Correspondance de Gustave Flaubert/Tome 3/0362

Louis Conard (Volume 3p. 85-87).

362. À LOUISE COLET.
(Croisset) Samedi, 3 h [15 janvier 1853].

J’ai passé un commencement de semaine affreux, mais depuis jeudi je vais mieux. J’ai encore six à huit pages pour être arrivé à un point, après quoi je t’irai voir. Je pense que ce sera dans une quinzaine. B[ouilhet], je crois, viendra avec moi. S’il ne t’écrit pas plus souvent, c’est qu’il n’a rien à te dire ou qu’il n’a pas le temps. Sais-tu, le pauvre diable, qu’il est occupé huit heures par jour à ses leçons ? […].

J’ai été cinq jours à faire une page, la semaine dernière, et j’avais tout laissé pour cela, grec, anglais ; je ne faisais que cela. Ce qui me tourmente dans mon livre, c’est l’élément amusant, qui y est médiocre. Les faits manquent. Moi je soutiens que les idées sont des faits. Il est plus difficile d’intéresser avec, je le sais, mais alors c’est la faute du style. J’ai ainsi maintenant cinquante pages d’affilée où il n’y a pas un événement. C’est un tableau continu d’une vie bourgeoise et d’un amour inactif ; amour d’autant plus difficile à peindre qu’il est à la fois timide et profond, mais hélas ! sans échevellements internes, parce que mon monsieur est d’une nature tempérée. J’ai déjà eu dans la première partie quelque chose d’analogue : mon mari aime sa femme un peu de la même manière que mon amant. Ce sont deux médiocrités dans le même milieu et qu’il faut différencier pourtant. Si c’est réussi, ce sera, je crois, très fort, car c’est peindre couleur sur couleur et sans tons tranchés, ce qui est peu aisé. Mais j’ai peur que toutes ces subtilités ennuient et que le lecteur aime autant voir plus de mouvement. Enfin il faut faire comme on a conçu. Si je voulais mettre là dedans de l’action, j’agirais en vertu d’un système et gâterais tout. Il faut chanter dans sa voix ; or la mienne ne sera jamais dramatique ni attachante. Je suis convaincu d’ailleurs que tout est affaire de style, ou plutôt de tournure, d’aspect.

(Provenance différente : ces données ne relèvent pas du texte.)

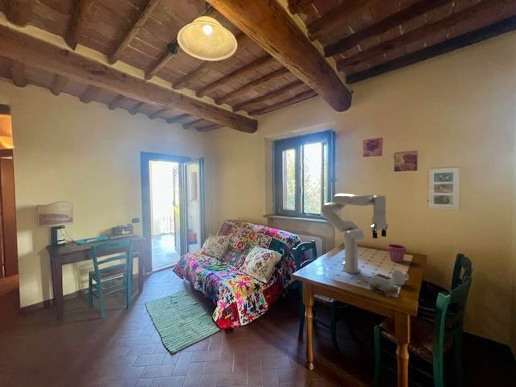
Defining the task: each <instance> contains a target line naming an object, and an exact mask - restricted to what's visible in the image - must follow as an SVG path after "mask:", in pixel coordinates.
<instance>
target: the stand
mask: <svg viewBox="0 0 516 387" xmlns="http://www.w3.org/2000/svg"><path fill="white" fill-rule="evenodd" d="M369 288H370V289H369V290H370V291H376V290H381V291H383V292H384V296H385V297H387V298H390V297H392V296H394V295H396V294H399V292H398V291H399V287H398V286H397V285H394V287H392V288H390V289H387V288H385V287H383V286H380V285H378V284H375V283H373V281H372V282H371V283H369Z"/></svg>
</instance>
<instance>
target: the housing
mask: <svg viewBox="0 0 516 387" xmlns="http://www.w3.org/2000/svg"><path fill="white" fill-rule="evenodd" d="M372 279H373V280H372V282H373V283H375V284H378V285H380V286H383V287H385V288H387V289H390V288H392V287H394V286H395V284H394V278H392V276H391V277H390V276H387V275H385V274H382V273H379V272H378V273H376V274H373V275H372Z"/></svg>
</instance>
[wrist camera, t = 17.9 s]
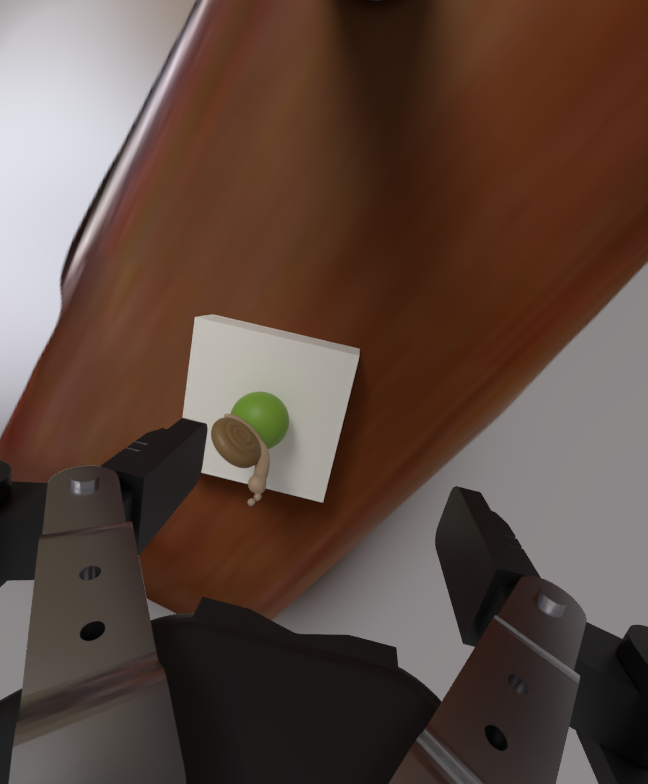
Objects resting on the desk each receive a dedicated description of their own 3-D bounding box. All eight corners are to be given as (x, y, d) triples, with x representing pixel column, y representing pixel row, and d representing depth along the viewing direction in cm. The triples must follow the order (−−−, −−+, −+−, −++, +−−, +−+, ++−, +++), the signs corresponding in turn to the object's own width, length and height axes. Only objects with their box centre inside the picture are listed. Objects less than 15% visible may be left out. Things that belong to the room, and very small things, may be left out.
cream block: (214, 314, 40) (195, 317, 36) (359, 348, 40) (359, 355, 35) (196, 447, 45) (176, 466, 40) (326, 479, 44) (322, 502, 39)
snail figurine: (275, 454, 38) (231, 525, 27) (230, 409, 38) (166, 462, 26) (313, 421, 37) (282, 482, 25) (267, 373, 36) (215, 414, 25)
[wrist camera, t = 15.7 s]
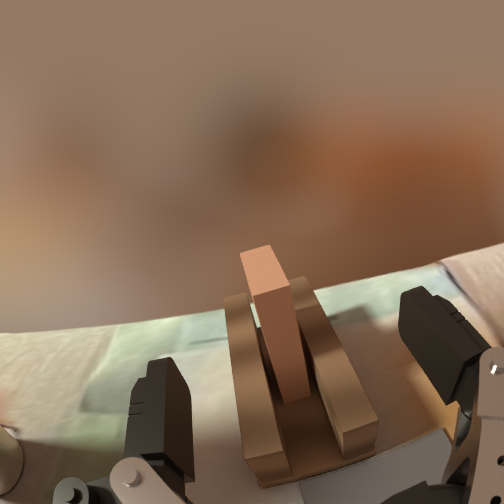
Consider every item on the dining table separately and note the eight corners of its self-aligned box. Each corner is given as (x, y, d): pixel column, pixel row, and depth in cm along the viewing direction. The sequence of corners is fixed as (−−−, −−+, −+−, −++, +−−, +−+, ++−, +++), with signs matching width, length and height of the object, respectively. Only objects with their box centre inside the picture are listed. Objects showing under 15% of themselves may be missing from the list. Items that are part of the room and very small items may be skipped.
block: (311, 396, 26) (289, 285, 20) (284, 404, 25) (252, 296, 20) (293, 350, 31) (269, 244, 25) (270, 357, 31) (239, 253, 25)
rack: (374, 455, 20) (381, 418, 17) (261, 488, 20) (241, 459, 17) (314, 319, 36) (306, 275, 33) (236, 341, 36) (221, 298, 33)
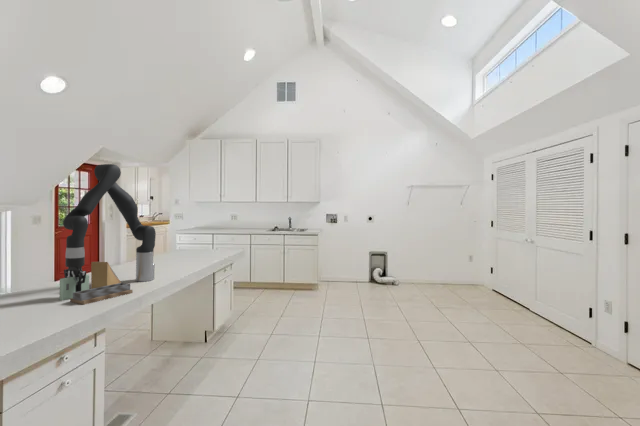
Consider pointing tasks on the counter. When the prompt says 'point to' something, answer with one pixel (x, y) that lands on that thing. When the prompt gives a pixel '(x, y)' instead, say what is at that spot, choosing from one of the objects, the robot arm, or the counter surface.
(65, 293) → the door panel
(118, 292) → the door track
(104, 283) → the sandwich container
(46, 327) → the counter surface
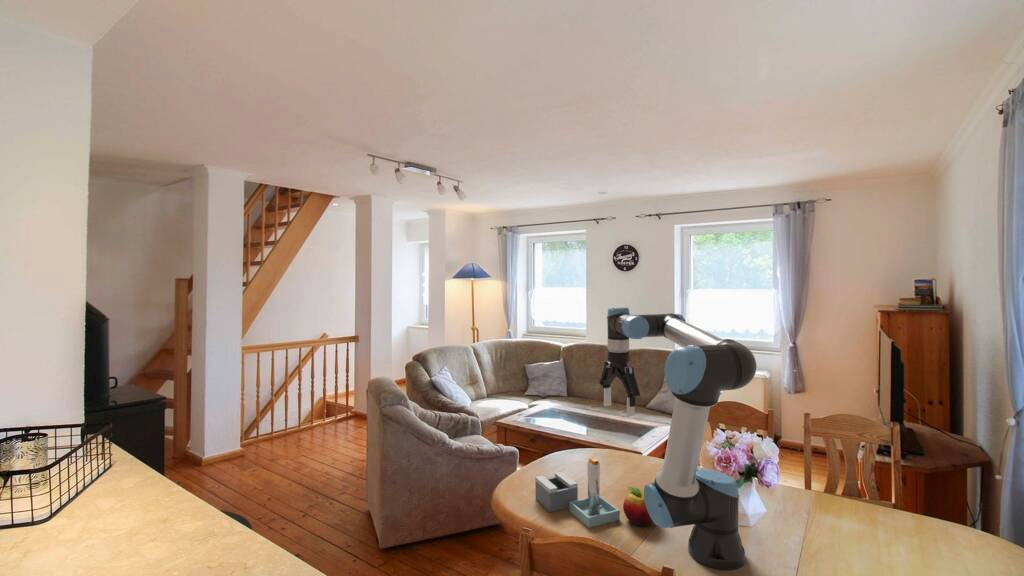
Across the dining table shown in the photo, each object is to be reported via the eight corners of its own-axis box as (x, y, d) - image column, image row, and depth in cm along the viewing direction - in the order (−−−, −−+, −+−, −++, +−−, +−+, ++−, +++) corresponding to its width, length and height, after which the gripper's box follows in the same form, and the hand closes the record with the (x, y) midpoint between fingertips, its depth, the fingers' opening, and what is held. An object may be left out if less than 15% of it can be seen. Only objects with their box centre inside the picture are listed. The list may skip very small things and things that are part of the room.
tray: (619, 519, 158) (619, 510, 158) (588, 527, 154) (588, 518, 154) (599, 504, 169) (598, 495, 169) (569, 511, 165) (569, 501, 165)
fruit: (637, 533, 150) (637, 501, 150) (616, 517, 160) (616, 487, 160) (664, 525, 155) (664, 494, 155) (641, 510, 165) (641, 481, 164)
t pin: (605, 516, 159) (604, 462, 159) (595, 519, 157) (594, 464, 157) (593, 507, 166) (592, 454, 165) (583, 509, 164) (582, 456, 164)
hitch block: (577, 505, 168) (577, 483, 168) (549, 512, 164) (549, 489, 164) (562, 492, 178) (561, 471, 178) (535, 498, 174) (535, 476, 174)
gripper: (650, 355, 160) (650, 418, 160) (606, 345, 182) (607, 400, 183) (632, 357, 157) (632, 421, 157) (589, 346, 179) (590, 403, 180)
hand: (618, 410), depth 170 cm, fingers open, 13 cm apart
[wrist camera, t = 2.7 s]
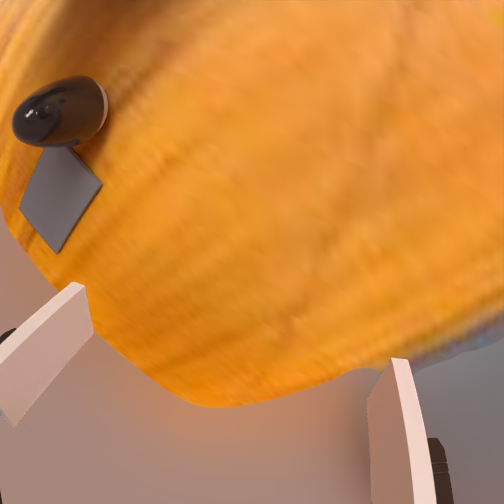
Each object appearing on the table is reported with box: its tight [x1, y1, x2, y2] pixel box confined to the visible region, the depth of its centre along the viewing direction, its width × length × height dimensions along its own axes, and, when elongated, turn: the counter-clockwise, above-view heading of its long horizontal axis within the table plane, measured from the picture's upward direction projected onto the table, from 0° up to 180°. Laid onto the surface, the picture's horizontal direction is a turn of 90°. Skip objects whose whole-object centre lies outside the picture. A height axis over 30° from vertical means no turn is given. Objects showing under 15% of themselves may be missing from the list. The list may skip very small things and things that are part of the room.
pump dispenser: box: [12, 75, 108, 148], centre depth 30 cm, size 10×10×15 cm
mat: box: [19, 147, 103, 254], centre depth 45 cm, size 13×20×1 cm, turn 132°
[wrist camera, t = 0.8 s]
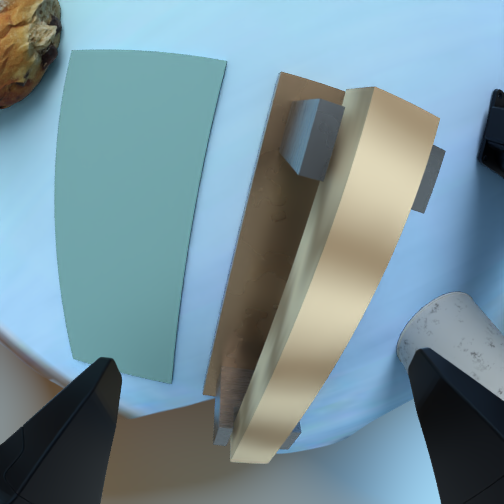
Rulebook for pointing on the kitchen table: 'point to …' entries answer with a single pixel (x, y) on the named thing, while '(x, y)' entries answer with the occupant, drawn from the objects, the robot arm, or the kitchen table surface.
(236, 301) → the bracketed wooden plank
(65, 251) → the mat
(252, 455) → the rail
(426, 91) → the kitchen table surface
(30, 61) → the bread roll
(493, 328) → the grey stone cylinder
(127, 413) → the kitchen table surface
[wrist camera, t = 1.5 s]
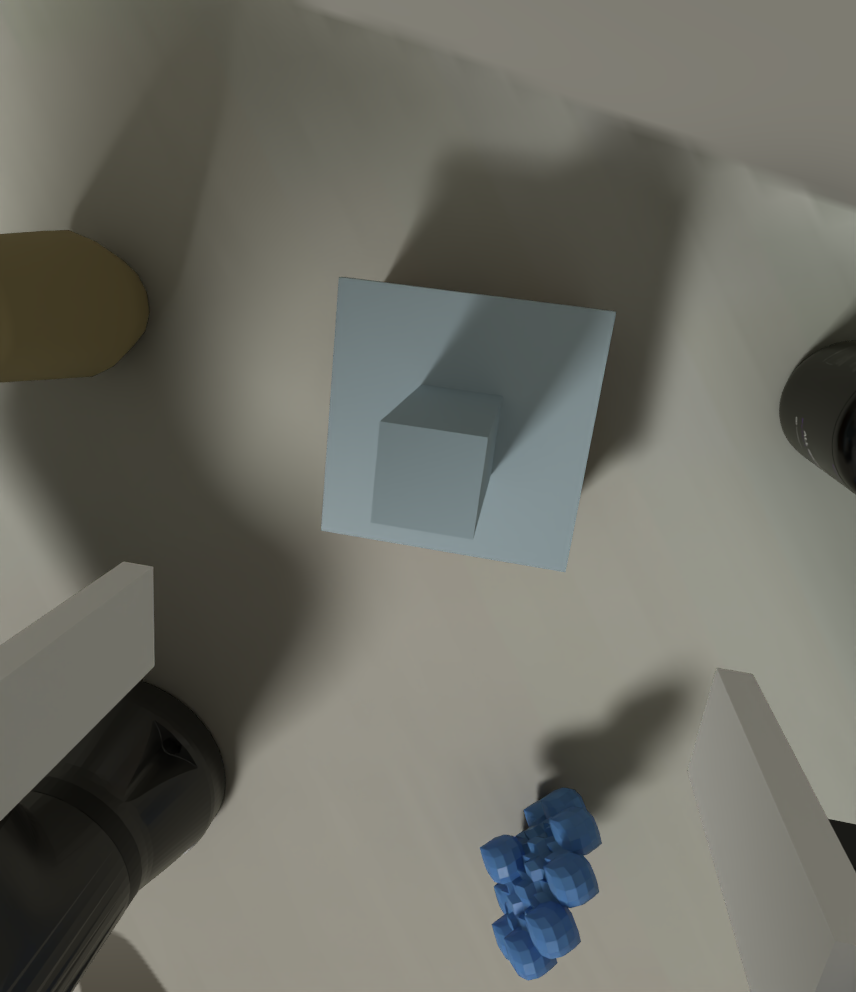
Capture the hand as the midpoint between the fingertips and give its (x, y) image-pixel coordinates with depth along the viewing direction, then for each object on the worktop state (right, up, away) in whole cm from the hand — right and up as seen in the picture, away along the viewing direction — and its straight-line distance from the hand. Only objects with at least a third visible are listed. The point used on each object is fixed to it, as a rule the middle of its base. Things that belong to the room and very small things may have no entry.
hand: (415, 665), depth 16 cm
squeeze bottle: (-19, +16, +27) cm, 37 cm away
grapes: (+8, -17, +33) cm, 38 cm away
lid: (+2, +7, +19) cm, 21 cm away
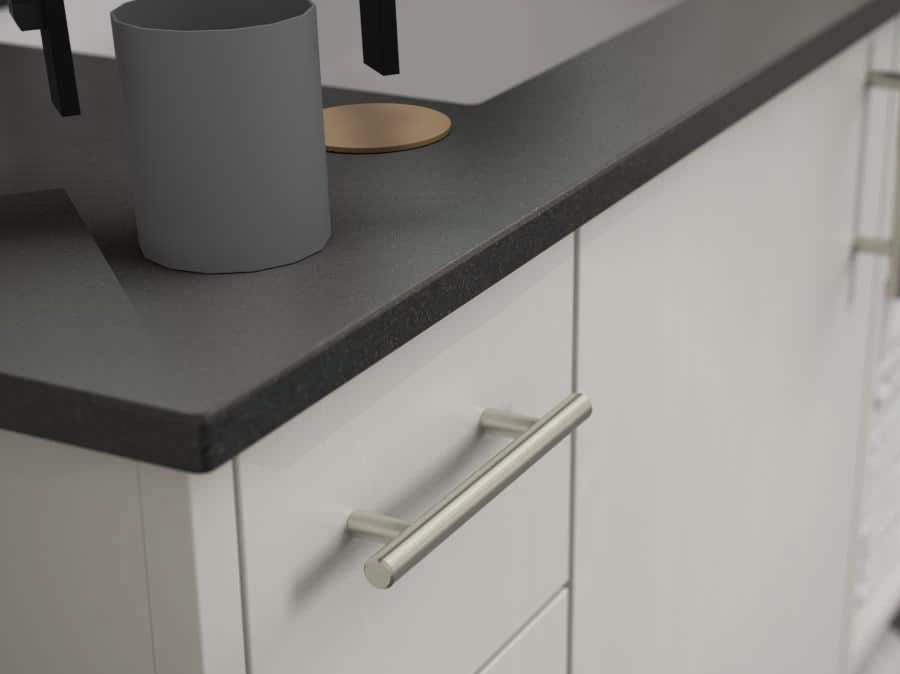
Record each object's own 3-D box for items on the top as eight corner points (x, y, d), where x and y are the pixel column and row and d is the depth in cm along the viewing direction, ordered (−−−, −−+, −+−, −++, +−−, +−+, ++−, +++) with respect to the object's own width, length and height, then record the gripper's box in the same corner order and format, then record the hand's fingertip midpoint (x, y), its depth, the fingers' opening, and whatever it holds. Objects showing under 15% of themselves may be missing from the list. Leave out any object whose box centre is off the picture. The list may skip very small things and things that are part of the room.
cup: (102, 260, 70) (70, 23, 66) (197, 201, 77) (174, -17, 72) (278, 282, 68) (258, 37, 63) (361, 219, 75) (348, -6, 70)
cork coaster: (316, 161, 83) (316, 155, 82) (270, 119, 90) (270, 114, 89) (475, 140, 85) (475, 135, 85) (418, 101, 92) (418, 96, 92)
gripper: (-199, -507, 52) (-69, 150, 62) (524, -511, 60) (535, 71, 70) (-206, -491, 58) (-87, 104, 68) (450, -496, 66) (470, 36, 76)
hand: (228, 88), depth 69 cm, fingers open, 13 cm apart
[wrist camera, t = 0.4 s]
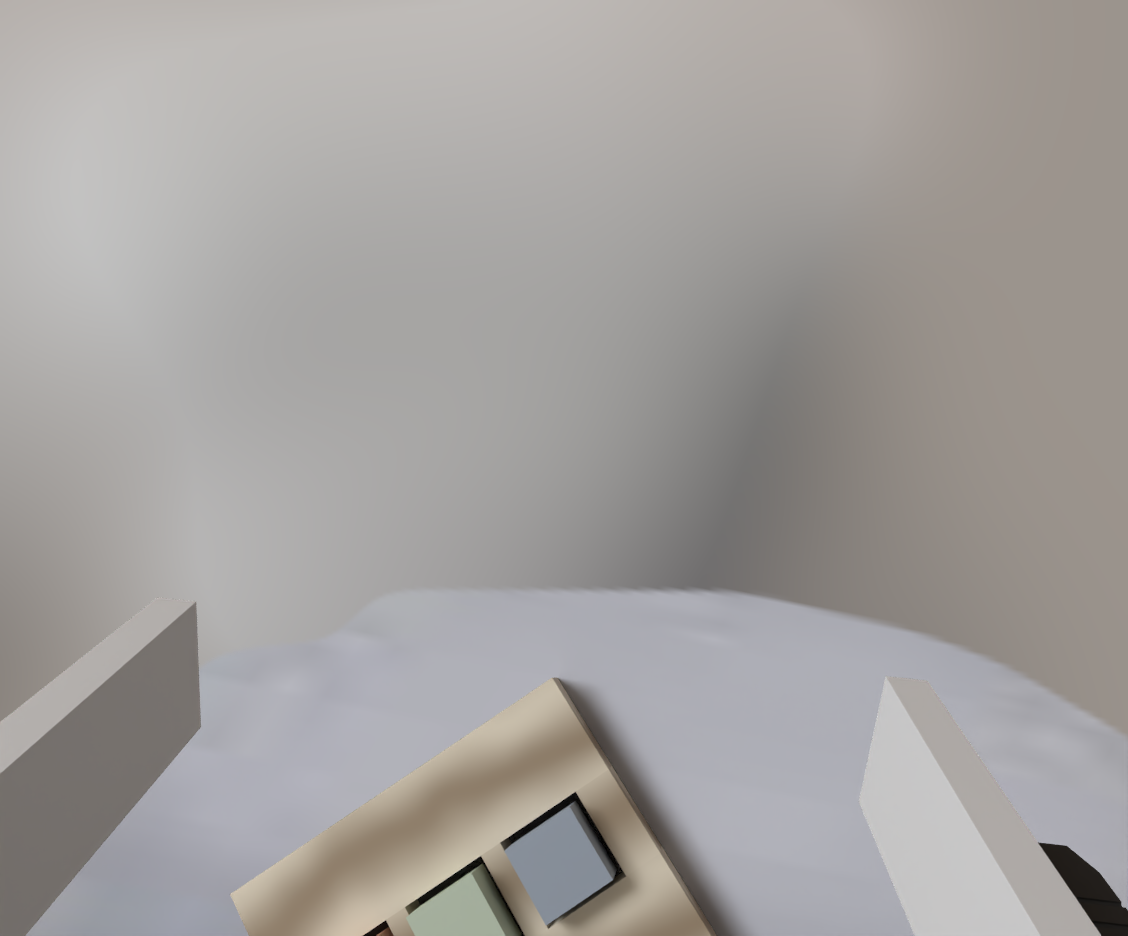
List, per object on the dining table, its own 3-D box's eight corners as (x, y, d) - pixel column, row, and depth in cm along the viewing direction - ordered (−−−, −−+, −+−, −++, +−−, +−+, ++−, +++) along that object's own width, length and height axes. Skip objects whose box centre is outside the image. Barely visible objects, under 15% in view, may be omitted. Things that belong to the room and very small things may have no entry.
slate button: (616, 869, 44) (612, 880, 42) (553, 912, 44) (546, 925, 42) (575, 800, 45) (569, 806, 43) (513, 842, 45) (504, 851, 43)
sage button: (521, 933, 44) (512, 948, 42) (458, 977, 44) (445, 994, 42) (482, 863, 45) (471, 873, 43) (420, 904, 45) (405, 917, 43)
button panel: (722, 945, 44) (724, 957, 42) (383, 1177, 43) (369, 1200, 41) (557, 677, 48) (552, 677, 46) (248, 885, 48) (230, 894, 46)
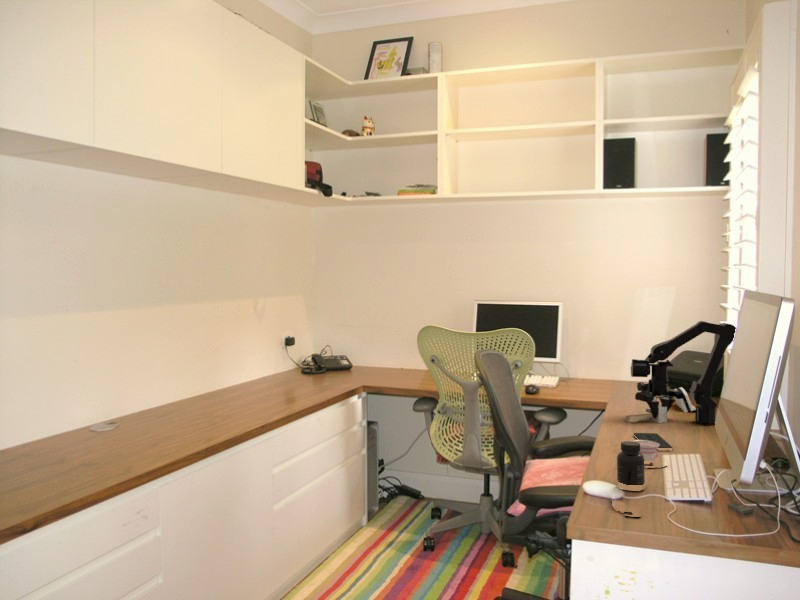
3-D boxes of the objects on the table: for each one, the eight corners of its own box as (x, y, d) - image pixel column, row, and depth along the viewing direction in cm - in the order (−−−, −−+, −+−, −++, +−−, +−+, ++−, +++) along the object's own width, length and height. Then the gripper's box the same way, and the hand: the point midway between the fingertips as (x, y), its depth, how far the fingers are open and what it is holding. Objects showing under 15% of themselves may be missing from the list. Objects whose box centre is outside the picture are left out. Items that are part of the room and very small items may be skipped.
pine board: (658, 419, 250) (658, 414, 250) (631, 422, 246) (631, 417, 245) (651, 418, 253) (652, 413, 253) (625, 420, 249) (625, 415, 249)
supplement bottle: (638, 484, 172) (638, 439, 171) (649, 492, 165) (649, 446, 164) (613, 484, 171) (613, 440, 171) (622, 493, 164) (622, 446, 164)
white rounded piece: (698, 413, 263) (689, 389, 263) (686, 416, 264) (677, 393, 264) (689, 405, 279) (681, 383, 280) (678, 408, 280) (670, 386, 281)
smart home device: (657, 432, 224) (673, 447, 204) (657, 437, 224) (673, 453, 204) (632, 432, 225) (646, 446, 205) (632, 437, 225) (646, 452, 205)
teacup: (615, 461, 194) (615, 440, 194) (645, 456, 199) (645, 436, 199) (645, 471, 183) (646, 450, 183) (676, 466, 188) (676, 445, 188)
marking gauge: (667, 422, 246) (667, 406, 246) (658, 423, 244) (658, 407, 244) (651, 417, 254) (651, 402, 254) (643, 418, 252) (643, 403, 252)
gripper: (662, 373, 257) (662, 411, 258) (625, 376, 251) (625, 415, 251) (684, 377, 247) (684, 417, 247) (645, 380, 240) (645, 421, 241)
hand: (659, 417), depth 247 cm, fingers closed on marking gauge, 4 cm apart
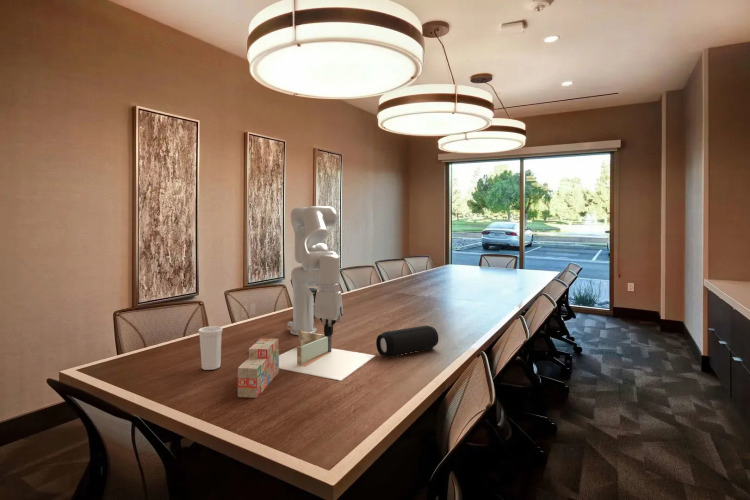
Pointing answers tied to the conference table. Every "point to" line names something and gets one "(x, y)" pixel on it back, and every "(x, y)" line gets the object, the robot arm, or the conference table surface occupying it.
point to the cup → (210, 347)
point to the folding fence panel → (312, 350)
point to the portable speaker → (406, 340)
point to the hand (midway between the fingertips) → (328, 335)
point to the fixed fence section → (312, 338)
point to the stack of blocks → (258, 368)
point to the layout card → (325, 363)
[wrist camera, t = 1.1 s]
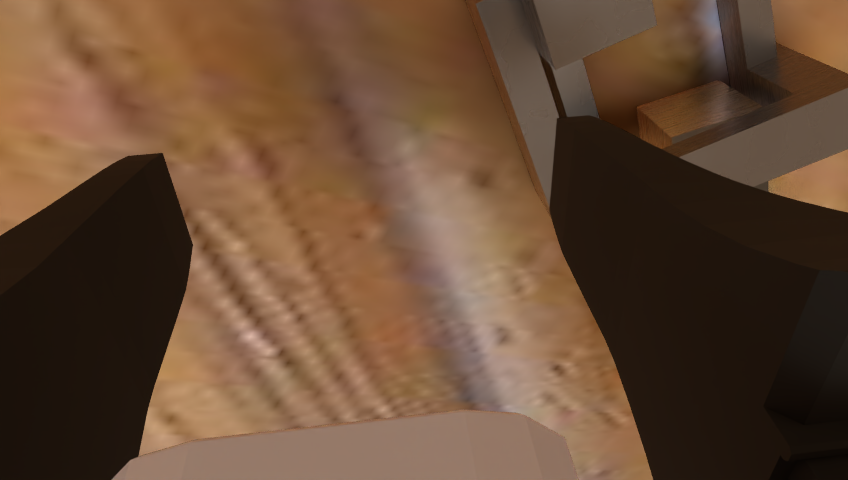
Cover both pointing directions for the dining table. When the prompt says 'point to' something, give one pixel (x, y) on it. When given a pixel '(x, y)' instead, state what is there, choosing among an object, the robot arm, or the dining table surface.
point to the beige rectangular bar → (692, 114)
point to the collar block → (631, 14)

Nouvelle : le jeune du Camp est officier de la Légion d’honneur ! Comme ça doit lui faire plaisir ! Quand il se compare à moi et considère le chemin qu’il a fait depuis qu’il m’a quitté, il est certain qu’il doit me trouver bien loin de lui en arrière et qu’il a fait de la route (extérieure). Tu le verras à quelque jour attraper une place et laisser là cette bonne littérature. Tout se confond dans sa tête : femmes, croix, art, bottes, tout cela tourbillonne au même niveau et, pourvu que ça le pousse, c’est l’important. Admirable époque (curieux symbolismes, comme dirait le père Michelet) que celle où l’on décore les photographes et où l’on exile les poètes (vois-tu la quantité de bons tableaux qu’il faudrait avoir faits avant d’arriver à cette croix d’officier ?). De tous les gens de lettres décorés, il n’y [en] a qu’un seul de commandeur, c’est M. Scribe ! Quelle immense ironie que tout cela ! Et comme les honneurs foisonnent quand l’honneur manque ! Adieu, ma pauvre chère vieille féroce ! Tout à toi.